== Exercise goal ==
Quote the records line for line, starting at the beginning of the records and ending with the line that contains "info@radiology.expert. Om er", that line included.

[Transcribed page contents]
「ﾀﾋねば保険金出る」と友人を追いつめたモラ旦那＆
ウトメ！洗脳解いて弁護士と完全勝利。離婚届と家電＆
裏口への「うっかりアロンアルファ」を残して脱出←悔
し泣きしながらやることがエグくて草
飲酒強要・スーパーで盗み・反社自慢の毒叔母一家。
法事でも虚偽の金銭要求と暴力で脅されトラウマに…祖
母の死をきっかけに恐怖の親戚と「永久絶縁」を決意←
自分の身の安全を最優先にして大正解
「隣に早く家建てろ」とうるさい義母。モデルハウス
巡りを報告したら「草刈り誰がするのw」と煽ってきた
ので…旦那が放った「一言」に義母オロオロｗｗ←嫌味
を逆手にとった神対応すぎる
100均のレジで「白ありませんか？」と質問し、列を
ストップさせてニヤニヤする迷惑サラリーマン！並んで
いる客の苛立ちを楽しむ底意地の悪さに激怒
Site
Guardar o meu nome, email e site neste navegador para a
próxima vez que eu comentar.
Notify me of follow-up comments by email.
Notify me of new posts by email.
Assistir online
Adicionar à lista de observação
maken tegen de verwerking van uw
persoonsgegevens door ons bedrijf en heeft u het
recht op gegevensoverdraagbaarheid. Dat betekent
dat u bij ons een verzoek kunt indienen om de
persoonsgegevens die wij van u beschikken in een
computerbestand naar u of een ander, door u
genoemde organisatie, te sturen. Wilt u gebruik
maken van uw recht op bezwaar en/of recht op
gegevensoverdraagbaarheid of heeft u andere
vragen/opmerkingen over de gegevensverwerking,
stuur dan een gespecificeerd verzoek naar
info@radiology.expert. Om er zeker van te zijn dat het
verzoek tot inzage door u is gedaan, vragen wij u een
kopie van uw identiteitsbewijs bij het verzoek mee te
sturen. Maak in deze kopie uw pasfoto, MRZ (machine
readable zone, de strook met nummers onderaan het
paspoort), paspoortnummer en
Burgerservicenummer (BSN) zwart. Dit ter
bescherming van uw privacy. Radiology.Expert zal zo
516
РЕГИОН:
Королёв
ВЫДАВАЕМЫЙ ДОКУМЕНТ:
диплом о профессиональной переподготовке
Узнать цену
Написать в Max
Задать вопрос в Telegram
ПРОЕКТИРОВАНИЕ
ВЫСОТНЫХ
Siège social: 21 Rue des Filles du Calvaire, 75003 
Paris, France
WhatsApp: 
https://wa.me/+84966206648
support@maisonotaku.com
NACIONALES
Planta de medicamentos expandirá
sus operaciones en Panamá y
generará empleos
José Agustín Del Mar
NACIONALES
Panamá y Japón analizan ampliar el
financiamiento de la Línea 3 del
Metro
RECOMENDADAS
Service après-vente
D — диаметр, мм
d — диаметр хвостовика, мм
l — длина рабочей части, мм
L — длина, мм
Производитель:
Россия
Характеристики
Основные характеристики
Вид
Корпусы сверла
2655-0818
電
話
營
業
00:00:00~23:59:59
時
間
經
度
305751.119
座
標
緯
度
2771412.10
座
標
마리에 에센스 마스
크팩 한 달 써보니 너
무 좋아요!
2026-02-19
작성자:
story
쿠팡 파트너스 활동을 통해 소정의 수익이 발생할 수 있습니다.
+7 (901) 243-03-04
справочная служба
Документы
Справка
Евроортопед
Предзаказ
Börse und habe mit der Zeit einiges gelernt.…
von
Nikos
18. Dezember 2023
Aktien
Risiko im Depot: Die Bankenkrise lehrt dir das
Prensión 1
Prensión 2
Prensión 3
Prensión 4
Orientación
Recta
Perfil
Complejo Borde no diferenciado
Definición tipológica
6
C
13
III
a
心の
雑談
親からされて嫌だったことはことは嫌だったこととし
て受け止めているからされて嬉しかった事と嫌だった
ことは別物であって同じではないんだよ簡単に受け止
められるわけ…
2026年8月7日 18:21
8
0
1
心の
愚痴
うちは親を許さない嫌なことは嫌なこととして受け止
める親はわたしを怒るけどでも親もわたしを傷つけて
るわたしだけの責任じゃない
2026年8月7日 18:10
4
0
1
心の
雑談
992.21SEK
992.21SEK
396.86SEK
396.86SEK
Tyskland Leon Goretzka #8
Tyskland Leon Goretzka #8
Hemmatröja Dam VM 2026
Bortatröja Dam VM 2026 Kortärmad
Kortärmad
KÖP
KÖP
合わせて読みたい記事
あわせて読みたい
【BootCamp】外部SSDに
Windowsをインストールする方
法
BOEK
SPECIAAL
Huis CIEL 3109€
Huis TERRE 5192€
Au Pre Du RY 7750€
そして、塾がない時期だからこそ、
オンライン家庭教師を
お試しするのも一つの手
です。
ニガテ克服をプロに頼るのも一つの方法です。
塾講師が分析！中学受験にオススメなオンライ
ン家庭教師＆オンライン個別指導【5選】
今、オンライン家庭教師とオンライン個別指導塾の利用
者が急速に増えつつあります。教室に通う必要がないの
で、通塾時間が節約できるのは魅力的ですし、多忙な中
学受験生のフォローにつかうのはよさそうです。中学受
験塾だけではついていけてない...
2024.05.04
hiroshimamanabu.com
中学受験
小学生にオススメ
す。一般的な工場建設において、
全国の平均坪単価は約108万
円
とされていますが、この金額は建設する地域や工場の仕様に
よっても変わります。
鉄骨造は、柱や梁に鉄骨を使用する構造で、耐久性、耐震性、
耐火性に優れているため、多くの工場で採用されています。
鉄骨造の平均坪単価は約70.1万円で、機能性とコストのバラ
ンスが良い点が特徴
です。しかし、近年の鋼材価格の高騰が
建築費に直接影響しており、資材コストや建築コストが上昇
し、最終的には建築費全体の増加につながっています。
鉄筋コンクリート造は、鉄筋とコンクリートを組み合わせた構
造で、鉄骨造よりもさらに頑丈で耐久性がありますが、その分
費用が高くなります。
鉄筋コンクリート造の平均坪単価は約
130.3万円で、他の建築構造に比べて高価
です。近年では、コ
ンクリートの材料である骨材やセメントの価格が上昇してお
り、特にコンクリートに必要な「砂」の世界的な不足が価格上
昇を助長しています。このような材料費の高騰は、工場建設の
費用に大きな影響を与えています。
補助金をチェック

== Reply to the exercise ==
「ﾀﾋねば保険金出る」と友人を追いつめたモラ旦那＆
ウトメ！洗脳解いて弁護士と完全勝利。離婚届と家電＆
裏口への「うっかりアロンアルファ」を残して脱出←悔
し泣きしながらやることがエグくて草
飲酒強要・スーパーで盗み・反社自慢の毒叔母一家。
法事でも虚偽の金銭要求と暴力で脅されトラウマに…祖
母の死をきっかけに恐怖の親戚と「永久絶縁」を決意←
自分の身の安全を最優先にして大正解
「隣に早く家建てろ」とうるさい義母。モデルハウス
巡りを報告したら「草刈り誰がするのw」と煽ってきた
ので…旦那が放った「一言」に義母オロオロｗｗ←嫌味
を逆手にとった神対応すぎる
100均のレジで「白ありませんか？」と質問し、列を
ストップさせてニヤニヤする迷惑サラリーマン！並んで
いる客の苛立ちを楽しむ底意地の悪さに激怒
Site
Guardar o meu nome, email e site neste navegador para a
próxima vez que eu comentar.
Notify me of follow-up comments by email.
Notify me of new posts by email.
Assistir online
Adicionar à lista de observação
maken tegen de verwerking van uw
persoonsgegevens door ons bedrijf en heeft u het
recht op gegevensoverdraagbaarheid. Dat betekent
dat u bij ons een verzoek kunt indienen om de
persoonsgegevens die wij van u beschikken in een
computerbestand naar u of een ander, door u
genoemde organisatie, te sturen. Wilt u gebruik
maken van uw recht op bezwaar en/of recht op
gegevensoverdraagbaarheid of heeft u andere
vragen/opmerkingen over de gegevensverwerking,
stuur dan een gespecificeerd verzoek naar
info@radiology.expert. Om er zeker van te zijn dat het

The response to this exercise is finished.